[Stored data]
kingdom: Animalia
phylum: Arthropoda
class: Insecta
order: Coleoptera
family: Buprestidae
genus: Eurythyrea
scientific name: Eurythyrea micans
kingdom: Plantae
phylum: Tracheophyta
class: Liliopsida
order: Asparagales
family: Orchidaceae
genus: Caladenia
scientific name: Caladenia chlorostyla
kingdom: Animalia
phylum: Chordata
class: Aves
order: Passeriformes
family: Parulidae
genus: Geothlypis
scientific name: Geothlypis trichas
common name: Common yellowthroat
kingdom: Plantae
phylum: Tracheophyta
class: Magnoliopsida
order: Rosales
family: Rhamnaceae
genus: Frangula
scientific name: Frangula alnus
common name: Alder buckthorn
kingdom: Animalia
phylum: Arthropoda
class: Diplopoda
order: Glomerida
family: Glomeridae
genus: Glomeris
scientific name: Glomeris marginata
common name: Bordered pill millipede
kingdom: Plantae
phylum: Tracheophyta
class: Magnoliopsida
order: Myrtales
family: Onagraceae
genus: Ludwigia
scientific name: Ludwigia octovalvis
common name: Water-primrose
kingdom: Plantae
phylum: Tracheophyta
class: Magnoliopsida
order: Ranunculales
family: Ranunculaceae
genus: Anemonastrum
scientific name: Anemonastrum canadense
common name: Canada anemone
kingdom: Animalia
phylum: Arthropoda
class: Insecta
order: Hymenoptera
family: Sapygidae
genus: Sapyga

= What to produce =
Recast the stretch of lines above, from the line containing "common name: Alder buckthorn" through the last line, as a JSON list of strings with one string per line. Leave out any blank lines.

= Task response =
[
  "common name: Alder buckthorn",
  "kingdom: Animalia",
  "phylum: Arthropoda",
  "class: Diplopoda",
  "order: Glomerida",
  "family: Glomeridae",
  "genus: Glomeris",
  "scientific name: Glomeris marginata",
  "common name: Bordered pill millipede",
  "kingdom: Plantae",
  "phylum: Tracheophyta",
  "class: Magnoliopsida",
  "order: Myrtales",
  "family: Onagraceae",
  "genus: Ludwigia",
  "scientific name: Ludwigia octovalvis",
  "common name: Water-primrose",
  "kingdom: Plantae",
  "phylum: Tracheophyta",
  "class: Magnoliopsida",
  "order: Ranunculales",
  "family: Ranunculaceae",
  "genus: Anemonastrum",
  "scientific name: Anemonastrum canadense",
  "common name: Canada anemone",
  "kingdom: Animalia",
  "phylum: Arthropoda",
  "class: Insecta",
  "order: Hymenoptera",
  "family: Sapygidae",
  "genus: Sapyga"
]